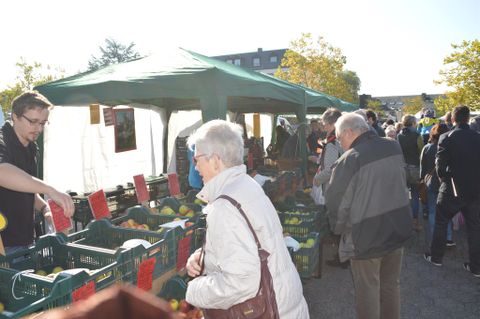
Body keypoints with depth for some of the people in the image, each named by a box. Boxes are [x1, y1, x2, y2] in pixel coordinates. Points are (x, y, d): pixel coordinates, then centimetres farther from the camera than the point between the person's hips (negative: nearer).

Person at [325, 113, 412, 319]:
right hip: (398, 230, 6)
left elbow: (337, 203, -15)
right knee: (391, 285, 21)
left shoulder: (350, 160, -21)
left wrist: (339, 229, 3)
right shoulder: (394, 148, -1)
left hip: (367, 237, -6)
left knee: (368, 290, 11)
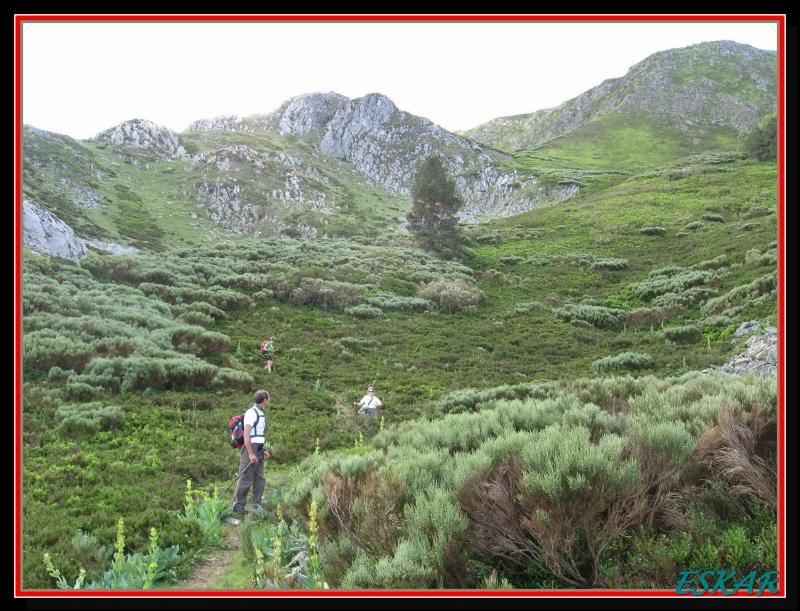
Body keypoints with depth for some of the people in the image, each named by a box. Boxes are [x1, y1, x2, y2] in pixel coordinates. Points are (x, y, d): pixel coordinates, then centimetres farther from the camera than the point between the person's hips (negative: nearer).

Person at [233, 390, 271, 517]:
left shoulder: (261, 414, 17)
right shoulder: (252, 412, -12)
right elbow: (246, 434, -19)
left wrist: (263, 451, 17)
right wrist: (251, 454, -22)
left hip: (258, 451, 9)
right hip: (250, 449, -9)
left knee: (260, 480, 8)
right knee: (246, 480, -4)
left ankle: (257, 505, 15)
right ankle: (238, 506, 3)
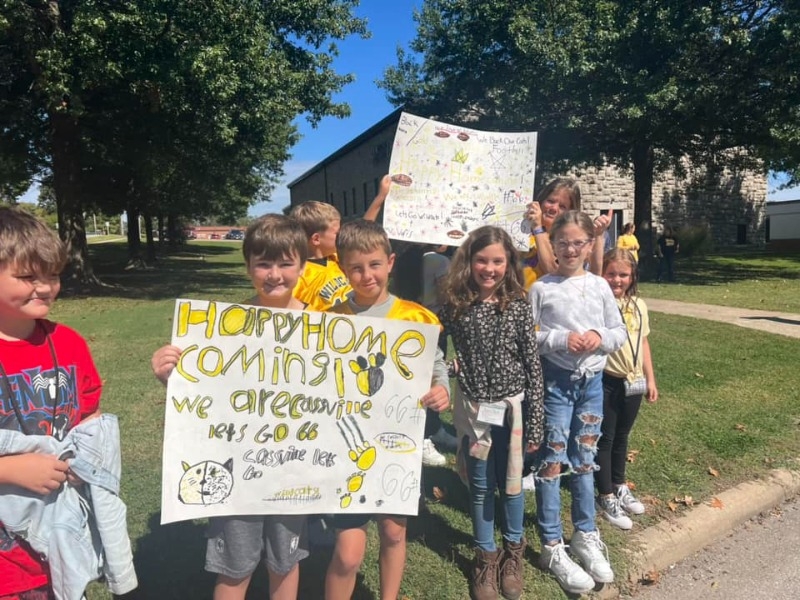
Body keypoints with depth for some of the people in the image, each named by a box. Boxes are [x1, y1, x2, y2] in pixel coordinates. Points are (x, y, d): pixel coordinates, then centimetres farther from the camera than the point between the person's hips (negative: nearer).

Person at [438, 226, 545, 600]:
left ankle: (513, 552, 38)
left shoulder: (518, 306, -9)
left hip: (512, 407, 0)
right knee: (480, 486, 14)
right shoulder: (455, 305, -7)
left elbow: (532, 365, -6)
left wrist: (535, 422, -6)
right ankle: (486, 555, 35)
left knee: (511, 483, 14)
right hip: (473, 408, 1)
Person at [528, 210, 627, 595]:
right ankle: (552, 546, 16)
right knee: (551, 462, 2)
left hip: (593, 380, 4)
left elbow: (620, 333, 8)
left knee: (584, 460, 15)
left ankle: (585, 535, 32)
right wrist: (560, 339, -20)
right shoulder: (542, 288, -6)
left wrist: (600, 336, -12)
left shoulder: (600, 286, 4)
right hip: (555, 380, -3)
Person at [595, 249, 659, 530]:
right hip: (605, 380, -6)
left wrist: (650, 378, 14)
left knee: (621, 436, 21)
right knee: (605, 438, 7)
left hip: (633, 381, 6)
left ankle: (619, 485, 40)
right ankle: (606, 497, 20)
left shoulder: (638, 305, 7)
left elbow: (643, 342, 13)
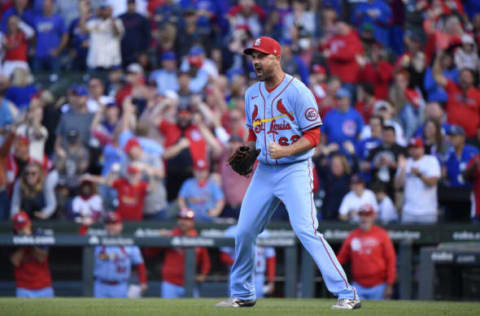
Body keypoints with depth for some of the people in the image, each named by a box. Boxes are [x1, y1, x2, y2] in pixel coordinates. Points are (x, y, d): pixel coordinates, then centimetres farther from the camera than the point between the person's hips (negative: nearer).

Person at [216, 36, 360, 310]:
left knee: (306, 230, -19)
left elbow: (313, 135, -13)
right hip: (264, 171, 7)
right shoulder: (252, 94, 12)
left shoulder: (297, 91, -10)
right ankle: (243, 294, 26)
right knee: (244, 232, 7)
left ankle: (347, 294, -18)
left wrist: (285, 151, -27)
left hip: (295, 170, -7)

═══

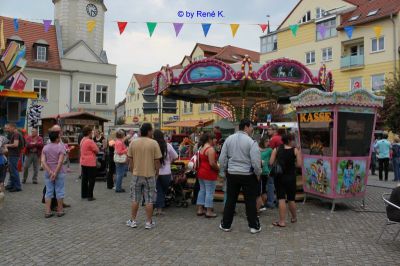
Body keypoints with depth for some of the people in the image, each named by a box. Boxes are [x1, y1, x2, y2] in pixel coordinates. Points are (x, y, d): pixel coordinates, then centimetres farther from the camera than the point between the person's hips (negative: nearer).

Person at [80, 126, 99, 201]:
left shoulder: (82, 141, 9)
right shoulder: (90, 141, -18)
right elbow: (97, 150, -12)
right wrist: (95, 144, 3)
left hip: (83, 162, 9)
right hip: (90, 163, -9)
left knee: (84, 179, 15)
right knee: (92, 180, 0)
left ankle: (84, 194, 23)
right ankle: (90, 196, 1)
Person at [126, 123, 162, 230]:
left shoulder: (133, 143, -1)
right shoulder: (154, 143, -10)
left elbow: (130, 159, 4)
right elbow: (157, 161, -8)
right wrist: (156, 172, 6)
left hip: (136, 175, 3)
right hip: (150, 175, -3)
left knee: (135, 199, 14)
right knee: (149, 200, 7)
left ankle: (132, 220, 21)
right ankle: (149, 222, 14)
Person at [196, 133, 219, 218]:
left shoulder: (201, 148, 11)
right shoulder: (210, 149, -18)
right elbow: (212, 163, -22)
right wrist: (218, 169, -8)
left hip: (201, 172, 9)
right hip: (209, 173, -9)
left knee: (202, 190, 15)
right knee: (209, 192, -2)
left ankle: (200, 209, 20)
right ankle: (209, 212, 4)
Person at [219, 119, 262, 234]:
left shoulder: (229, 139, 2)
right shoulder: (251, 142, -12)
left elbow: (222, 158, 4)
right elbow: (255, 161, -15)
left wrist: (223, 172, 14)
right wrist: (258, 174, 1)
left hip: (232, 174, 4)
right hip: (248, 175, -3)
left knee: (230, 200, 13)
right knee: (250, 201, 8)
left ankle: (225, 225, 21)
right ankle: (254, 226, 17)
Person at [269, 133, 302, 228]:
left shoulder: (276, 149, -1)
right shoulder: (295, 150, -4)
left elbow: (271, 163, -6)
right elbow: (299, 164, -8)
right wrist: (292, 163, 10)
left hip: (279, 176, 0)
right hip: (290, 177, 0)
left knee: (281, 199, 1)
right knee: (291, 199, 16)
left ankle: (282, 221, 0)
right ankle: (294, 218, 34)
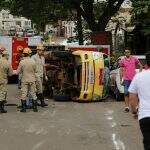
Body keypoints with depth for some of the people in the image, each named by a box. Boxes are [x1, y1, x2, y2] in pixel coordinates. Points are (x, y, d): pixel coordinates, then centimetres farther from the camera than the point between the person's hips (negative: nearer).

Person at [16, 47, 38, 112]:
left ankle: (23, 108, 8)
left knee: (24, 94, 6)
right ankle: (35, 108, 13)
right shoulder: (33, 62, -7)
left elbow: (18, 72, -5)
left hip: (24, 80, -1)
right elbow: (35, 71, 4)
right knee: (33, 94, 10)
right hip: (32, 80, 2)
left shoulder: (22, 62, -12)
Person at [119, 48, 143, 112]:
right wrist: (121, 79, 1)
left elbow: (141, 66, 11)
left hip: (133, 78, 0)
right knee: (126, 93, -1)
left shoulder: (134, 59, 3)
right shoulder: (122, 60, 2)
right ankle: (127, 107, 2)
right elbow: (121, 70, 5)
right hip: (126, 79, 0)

═══

**Problem description:** Please repeat the listing from the line with "left knee: (135, 199, 14)" up to and including the line with "right ankle: (127, 107, 2)", leaving out the pictures.

**Expected answer:**
left knee: (135, 199, 14)
right knee: (149, 200, 7)
left ankle: (132, 220, 21)
right ankle: (149, 222, 14)
Person at [196, 133, 219, 218]:
left shoulder: (201, 148, 11)
right shoulder: (210, 149, -18)
right elbow: (212, 163, -22)
right wrist: (218, 169, -8)
left hip: (201, 172, 9)
right hip: (209, 173, -9)
left knee: (202, 190, 15)
right knee: (209, 192, -2)
left ankle: (200, 209, 20)
right ankle: (209, 212, 4)
Person at [219, 119, 262, 234]:
left shoulder: (229, 139, 2)
right shoulder: (251, 142, -12)
left elbow: (222, 158, 4)
right elbow: (255, 161, -15)
left wrist: (223, 172, 14)
right wrist: (258, 174, 1)
left hip: (232, 174, 4)
right hip: (248, 175, -3)
left knee: (230, 200, 13)
right knee: (250, 201, 8)
left ankle: (225, 225, 21)
right ankle: (254, 226, 17)
Person at [269, 133, 302, 228]:
left shoulder: (276, 149, -1)
right shoulder: (295, 150, -4)
left elbow: (271, 163, -6)
right elbow: (299, 164, -8)
right wrist: (292, 163, 10)
left hip: (279, 176, 0)
right hip: (290, 177, 0)
left knee: (281, 199, 1)
right knee: (291, 199, 16)
left ankle: (282, 221, 0)
right ankle: (294, 218, 34)
Body keypoints with depth for some of the people in the image, each named by a box. Boxes are [x1, y1, x2, y2] in pixel coordinates. Points are (x, y, d): pixel coordinates, then centimetres farther from the camera than the point between the person's hips (negative: nearer).

Person at [16, 47, 38, 112]:
left ankle: (23, 108, 8)
left knee: (24, 94, 6)
right ankle: (35, 108, 13)
right shoulder: (33, 62, -7)
left elbow: (18, 72, -5)
left hip: (24, 80, -1)
right elbow: (35, 71, 4)
right knee: (33, 94, 10)
right hip: (32, 80, 2)
left shoulder: (22, 62, -12)
Person at [119, 48, 143, 112]:
right wrist: (121, 79, 1)
left elbow: (141, 66, 11)
left hip: (133, 78, 0)
right knee: (126, 93, -1)
left shoulder: (134, 59, 3)
right shoulder: (122, 60, 2)
right ankle: (127, 107, 2)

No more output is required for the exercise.